Anxiety is one of the most common mental health conditions experienced by children but it can be a difficult topic to discuss with someone who is too young to put their feelings in to words. This book uses the metaphor of a monster, albeit a friendly yellow one, to help kids understand.
At the start of the story a young boy introduces his monster and explains that it has been around for as long as he can remember. It’s large, loud and bossy, and it often gets in his way when he’s trying to enjoy himself. When his parents are around the monster hides so he doesn’t feel like he can talk to them about it, but he really wishes it would go away.
One day it all becomes too much and he opens his heart to his grandmother. In tears, he tells her all about the intolerable monster and how it just won’t leave him alone – but as he talks, something special happens. The monster starts to shrink! As the words tumble from his mouth the monster gets smaller and smaller until eventually he can pick it up and pop it in his pocket. Although he knows the monster will always be there, the little boy now knows that he is in control rather than the other way around.
I love a book which isn’t afraid to ask the big questions, and this book asks the biggest of them all – why on earth are there so many books about bears? The rather genius story brings together some of the greatest animal minds in the world to try and come up with an answer.

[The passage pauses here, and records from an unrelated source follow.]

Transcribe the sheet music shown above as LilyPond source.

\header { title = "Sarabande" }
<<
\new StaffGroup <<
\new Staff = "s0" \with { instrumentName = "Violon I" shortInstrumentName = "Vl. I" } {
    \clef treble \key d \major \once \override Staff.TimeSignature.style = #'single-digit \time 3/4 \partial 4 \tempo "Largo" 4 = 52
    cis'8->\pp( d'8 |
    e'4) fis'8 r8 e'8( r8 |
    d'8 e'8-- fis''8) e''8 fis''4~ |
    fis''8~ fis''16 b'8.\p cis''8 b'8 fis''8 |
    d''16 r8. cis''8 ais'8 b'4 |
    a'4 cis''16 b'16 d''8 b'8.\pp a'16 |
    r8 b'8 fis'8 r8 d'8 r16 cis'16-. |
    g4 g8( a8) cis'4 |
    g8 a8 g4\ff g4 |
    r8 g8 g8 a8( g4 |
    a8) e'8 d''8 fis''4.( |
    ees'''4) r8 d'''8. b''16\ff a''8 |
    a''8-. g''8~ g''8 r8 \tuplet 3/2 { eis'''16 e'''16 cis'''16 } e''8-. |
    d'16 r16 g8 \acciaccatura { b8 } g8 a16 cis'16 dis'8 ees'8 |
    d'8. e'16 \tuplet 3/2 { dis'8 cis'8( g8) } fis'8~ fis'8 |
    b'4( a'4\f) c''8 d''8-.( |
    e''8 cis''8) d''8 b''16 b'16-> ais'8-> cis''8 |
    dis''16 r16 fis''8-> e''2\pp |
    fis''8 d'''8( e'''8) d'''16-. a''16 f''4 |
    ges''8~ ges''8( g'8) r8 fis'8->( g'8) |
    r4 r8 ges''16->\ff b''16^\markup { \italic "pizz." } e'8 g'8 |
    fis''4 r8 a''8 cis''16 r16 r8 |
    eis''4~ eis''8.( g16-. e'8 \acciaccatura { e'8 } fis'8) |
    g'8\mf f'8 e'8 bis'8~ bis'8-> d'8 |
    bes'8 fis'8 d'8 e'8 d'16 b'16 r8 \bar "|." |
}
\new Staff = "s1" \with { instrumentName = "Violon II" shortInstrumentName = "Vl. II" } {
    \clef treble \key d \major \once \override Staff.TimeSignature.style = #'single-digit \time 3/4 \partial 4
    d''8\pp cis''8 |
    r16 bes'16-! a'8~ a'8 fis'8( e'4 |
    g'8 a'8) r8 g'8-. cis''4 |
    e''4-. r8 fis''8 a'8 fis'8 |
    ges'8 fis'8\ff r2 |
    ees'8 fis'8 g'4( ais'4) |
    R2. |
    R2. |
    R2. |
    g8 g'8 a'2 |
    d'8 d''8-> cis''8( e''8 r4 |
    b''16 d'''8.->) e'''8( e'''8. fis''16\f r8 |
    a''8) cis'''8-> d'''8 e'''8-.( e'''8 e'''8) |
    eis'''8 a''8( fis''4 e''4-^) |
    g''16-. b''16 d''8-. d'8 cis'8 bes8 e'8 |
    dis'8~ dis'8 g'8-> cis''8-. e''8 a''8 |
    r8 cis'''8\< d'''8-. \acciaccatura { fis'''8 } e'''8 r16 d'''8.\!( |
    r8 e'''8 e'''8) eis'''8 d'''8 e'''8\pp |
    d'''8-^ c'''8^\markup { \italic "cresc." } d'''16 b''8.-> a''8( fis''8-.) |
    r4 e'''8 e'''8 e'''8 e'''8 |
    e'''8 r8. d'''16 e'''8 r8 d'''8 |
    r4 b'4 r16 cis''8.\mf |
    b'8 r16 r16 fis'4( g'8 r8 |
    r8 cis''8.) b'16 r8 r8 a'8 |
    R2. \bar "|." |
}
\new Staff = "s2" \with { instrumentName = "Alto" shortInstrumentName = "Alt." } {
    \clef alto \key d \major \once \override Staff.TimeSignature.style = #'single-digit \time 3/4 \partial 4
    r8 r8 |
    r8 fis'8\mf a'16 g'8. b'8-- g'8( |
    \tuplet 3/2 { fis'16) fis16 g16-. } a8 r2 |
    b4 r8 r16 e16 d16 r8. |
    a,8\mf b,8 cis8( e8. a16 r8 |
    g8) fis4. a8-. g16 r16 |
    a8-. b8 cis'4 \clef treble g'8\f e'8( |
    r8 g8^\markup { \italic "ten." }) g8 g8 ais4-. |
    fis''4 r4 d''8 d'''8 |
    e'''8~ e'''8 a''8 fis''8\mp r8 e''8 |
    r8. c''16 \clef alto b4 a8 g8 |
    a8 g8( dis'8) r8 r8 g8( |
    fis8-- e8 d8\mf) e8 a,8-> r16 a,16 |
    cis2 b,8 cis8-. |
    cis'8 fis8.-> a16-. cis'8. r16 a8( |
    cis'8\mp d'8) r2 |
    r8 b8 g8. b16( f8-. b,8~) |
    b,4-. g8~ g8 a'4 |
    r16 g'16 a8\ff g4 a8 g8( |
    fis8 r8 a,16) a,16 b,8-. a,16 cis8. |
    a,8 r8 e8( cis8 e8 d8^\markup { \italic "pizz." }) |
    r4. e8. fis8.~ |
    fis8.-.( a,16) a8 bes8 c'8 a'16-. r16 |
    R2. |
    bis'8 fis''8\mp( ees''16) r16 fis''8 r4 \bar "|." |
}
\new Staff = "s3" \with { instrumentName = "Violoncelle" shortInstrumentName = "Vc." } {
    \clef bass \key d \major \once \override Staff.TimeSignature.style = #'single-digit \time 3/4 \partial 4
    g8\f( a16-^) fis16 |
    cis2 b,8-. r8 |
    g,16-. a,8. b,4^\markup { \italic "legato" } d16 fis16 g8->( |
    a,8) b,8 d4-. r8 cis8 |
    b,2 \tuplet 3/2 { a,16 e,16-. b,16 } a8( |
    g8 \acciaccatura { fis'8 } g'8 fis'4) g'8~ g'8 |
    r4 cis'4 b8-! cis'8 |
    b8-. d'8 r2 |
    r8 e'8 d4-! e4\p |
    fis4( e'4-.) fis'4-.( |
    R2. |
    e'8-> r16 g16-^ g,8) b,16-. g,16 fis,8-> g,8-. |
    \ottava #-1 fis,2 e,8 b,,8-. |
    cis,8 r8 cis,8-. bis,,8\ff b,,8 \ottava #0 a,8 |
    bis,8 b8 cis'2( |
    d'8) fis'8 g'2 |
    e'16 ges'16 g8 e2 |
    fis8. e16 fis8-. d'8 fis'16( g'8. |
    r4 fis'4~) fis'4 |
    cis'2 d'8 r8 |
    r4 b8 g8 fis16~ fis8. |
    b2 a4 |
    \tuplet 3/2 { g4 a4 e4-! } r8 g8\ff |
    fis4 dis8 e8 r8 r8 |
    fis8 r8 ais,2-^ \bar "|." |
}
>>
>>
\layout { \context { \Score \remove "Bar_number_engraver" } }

The ‘summit’ takes place in the hallowed hall at Mollusc College in Oxford and is attended by William Snakespeare (a snake), Albert Swinestein (a pig), some PhDs (porcupines, hedgehogs and dragons with spines), Newton (a newt), Mary Shelley (a snail) and Trevor (an unassuming little mouse).
Many theories are put forward. Is it because ‘bear’ rhymes with so many good words? Is it because bears come in a handy variety of sizes? Or could it be because, with clothes on, bears look a lot like people?